» Exercise details
Could you print every one of the lines below word for word, with the pictures left out?

--- Data to process Enclosed Below ---

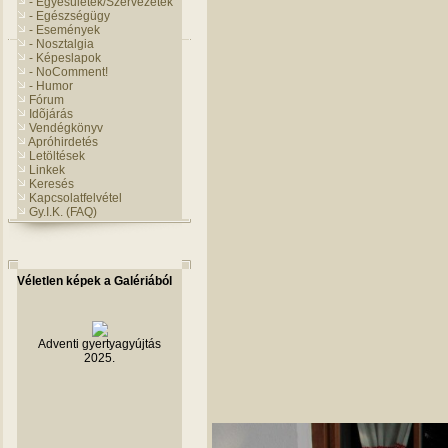
- Egyesületek/Szervezetek
- Egészségügy
- Események
- Nosztalgia
- Képeslapok
- NoComment!
- Humor
Fórum
Idõjárás
Vendégkönyv
Apróhirdetés
Letöltések
Linkek
Keresés
Kapcsolatfelvétel
Gy.I.K. (FAQ)
Véletlen képek a Galériából
Adventi gyertyagyújtás
2025.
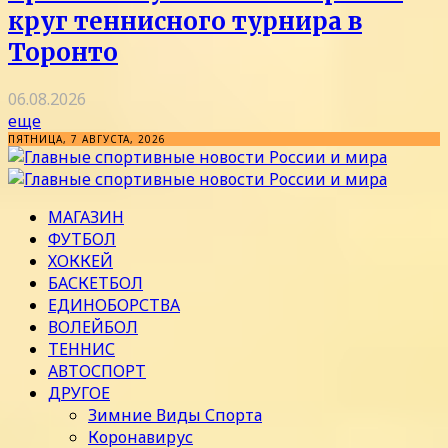
круг теннисного турнира в
Торонто
06.08.2026
еще
ПЯТНИЦА, 7 АВГУСТА, 2026
МАГАЗИН
ФУТБОЛ
ХОККЕЙ
БАСКЕТБОЛ
ЕДИНОБОРСТВА
ВОЛЕЙБОЛ
ТЕННИС
АВТОСПОРТ
ДРУГОЕ
Зимние Виды Спорта
Коронавирус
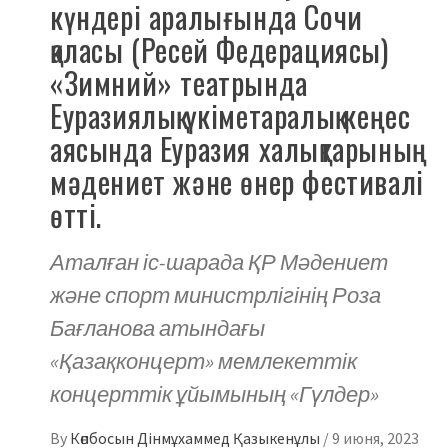
күндері аралығында Сочи
қаласы (Ресей Федерациясы)
«Зимний» театрында
Еуразиялық үкіметаралық кеңес
аясында Еуразия халықтарының
мәдениет және өнер фестивалі
өтті.
Аталған іс-шарада ҚР Мәдениет
және спорт министрлігінің Роза
Бағланова атындағы
«Қазақконцерт» мемлекеттік
концерттік ұйымының «Гүлдер»
By
Көпбосын Дінмұхаммед Қазыкенұлы
/
9 июня, 2023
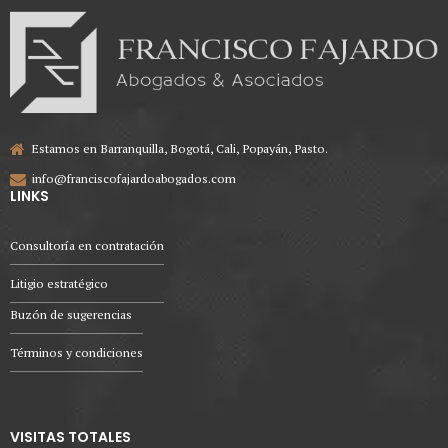
Estamos en Barranquilla, Bogotá, Cali, Popayán, Pasto.
info@franciscofajardoabogados.com
LINKS
Consultoría en contratación
Litigio estratégico
Buzón de sugerencias
Términos y condiciones
VISITAS TOTALES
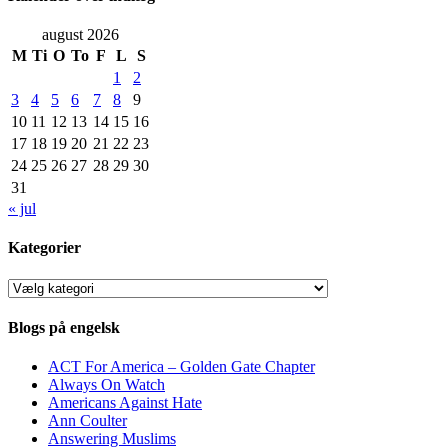
august 2026
M
Ti
O
To
F
L
S
1
2
3
4
5
6
7
8
9
10
11
12
13
14
15
16
17
18
19
20
21
22
23
24
25
26
27
28
29
30
31
« jul
Kategorier
Kategorier
Blogs på engelsk
ACT For America – Golden Gate Chapter
Always On Watch
Americans Against Hate
Ann Coulter
Answering Muslims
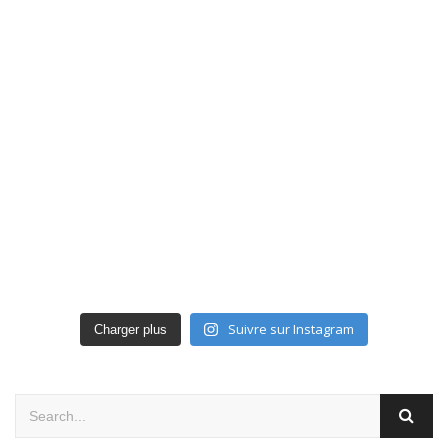
Suivre sur Instagram
Charger plus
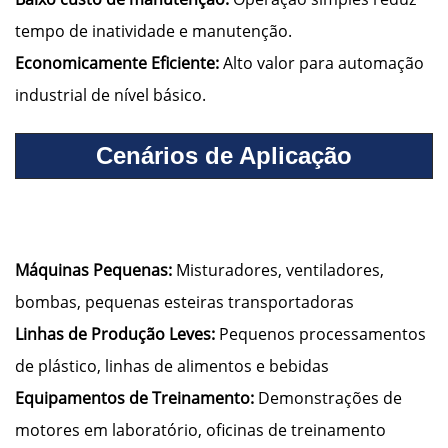
tempo de inatividade e manutenção.
Economicamente Eficiente:
Alto valor para automação
industrial de nível básico.
Cenários de Aplicação
Máquinas Pequenas:
Misturadores, ventiladores,
bombas, pequenas esteiras transportadoras
Linhas de Produção Leves:
Pequenos processamentos
de plástico, linhas de alimentos e bebidas
Equipamentos de Treinamento:
Demonstrações de
motores em laboratório, oficinas de treinamento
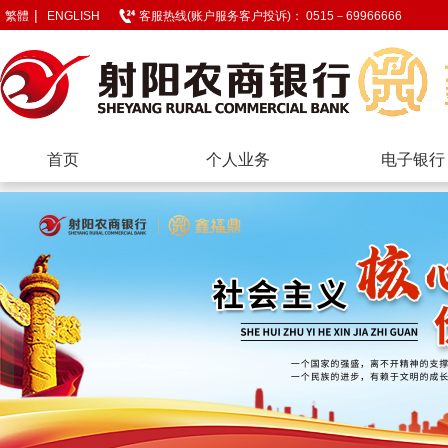
|
繁體
ENGLISH
客服热线(账户服务客户投诉)： 0515－69966666
首页
个人业务
电子银行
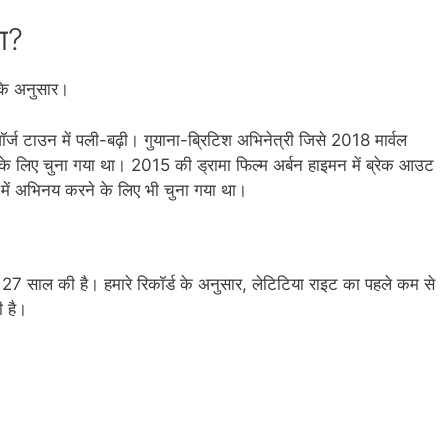
ंग?
 के अनुसार।
र्ज टाउन में पली-बढ़ी। गुयाना-ब्रिटिश अभिनेत्री जिसे 2018 मार्वल
रने के लिए चुना गया था। 2015 की ड्रामा फिल्म अर्बन हाइमन में ब्रेक आउट
वन में अभिनय करने के लिए भी चुना गया था।
27 साल की है। हमारे रिकॉर्ड के अनुसार, लेटिटिया राइट का पहले कम से
 है।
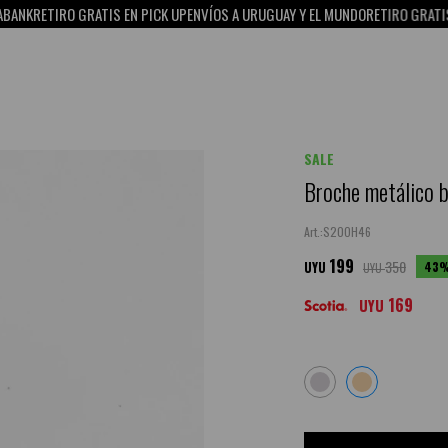
NK
RETIRO GRATIS EN PICK UP
ENVÍOS A URUGUAY Y EL MUNDO
RETIRO GRATIS EN
SALE
Broche metálico 
S20OH46
199
350
43
UYU
UYU
169
UYU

--- End of Enclosed Data to process ---

» Result of this task
- Egyesületek/Szervezetek
- Egészségügy
- Események
- Nosztalgia
- Képeslapok
- NoComment!
- Humor
Fórum
Idõjárás
Vendégkönyv
Apróhirdetés
Letöltések
Linkek
Keresés
Kapcsolatfelvétel
Gy.I.K. (FAQ)
Véletlen képek a Galériából
Adventi gyertyagyújtás
2025.
круг теннисного турнира в
Торонто
06.08.2026
еще
ПЯТНИЦА, 7 АВГУСТА, 2026
МАГАЗИН
ФУТБОЛ
ХОККЕЙ
БАСКЕТБОЛ
ЕДИНОБОРСТВА
ВОЛЕЙБОЛ
ТЕННИС
АВТОСПОРТ
ДРУГОЕ
Зимние Виды Спорта
Коронавирус
күндері аралығында Сочи
қаласы (Ресей Федерациясы)
«Зимний» театрында
Еуразиялық үкіметаралық кеңес
аясында Еуразия халықтарының
мәдениет және өнер фестивалі
өтті.
Аталған іс-шарада ҚР Мәдениет
және спорт министрлігінің Роза
Бағланова атындағы
«Қазақконцерт» мемлекеттік
концерттік ұйымының «Гүлдер»
By
Көпбосын Дінмұхаммед Қазыкенұлы
/
9 июня, 2023
Estamos en Barranquilla, Bogotá, Cali, Popayán, Pasto.
info@franciscofajardoabogados.com
LINKS
Consultoría en contratación
Litigio estratégico
Buzón de sugerencias
Términos y condiciones
VISITAS TOTALES
august 2026
M
Ti
O
To
F
L
S
1
2
3
4
5
6
7
8
9
10
11
12
13
14
15
16
17
18
19
20
21
22
23
24
25
26
27
28
29
30
31
« jul
Kategorier
Kategorier
Blogs på engelsk
ACT For America – Golden Gate Chapter
Always On Watch
Americans Against Hate
Ann Coulter
Answering Muslims
Suivre sur Instagram
Charger plus
tempo de inatividade e manutenção.
Economicamente Eficiente:
Alto valor para automação
industrial de nível básico.
Cenários de Aplicação
Máquinas Pequenas:
Misturadores, ventiladores,
bombas, pequenas esteiras transportadoras
Linhas de Produção Leves:
Pequenos processamentos
de plástico, linhas de alimentos e bebidas
Equipamentos de Treinamento:
Demonstrações de
motores em laboratório, oficinas de treinamento
|
繁體
ENGLISH
客服热线(账户服务客户投诉)： 0515－69966666
首页
个人业务
电子银行
ंग?
 के अनुसार।
र्ज टाउन में पली-बढ़ी। गुयाना-ब्रिटिश अभिनेत्री जिसे 2018 मार्वल
रने के लिए चुना गया था। 2015 की ड्रामा फिल्म अर्बन हाइमन में ब्रेक आउट
वन में अभिनय करने के लिए भी चुना गया था।
27 साल की है। हमारे रिकॉर्ड के अनुसार, लेटिटिया राइट का पहले कम से
 है।
NK
RETIRO GRATIS EN PICK UP
ENVÍOS A URUGUAY Y EL MUNDO
RETIRO GRATIS EN
SALE
Broche metálico 
S20OH46
199
350
43
UYU
UYU
169
UYU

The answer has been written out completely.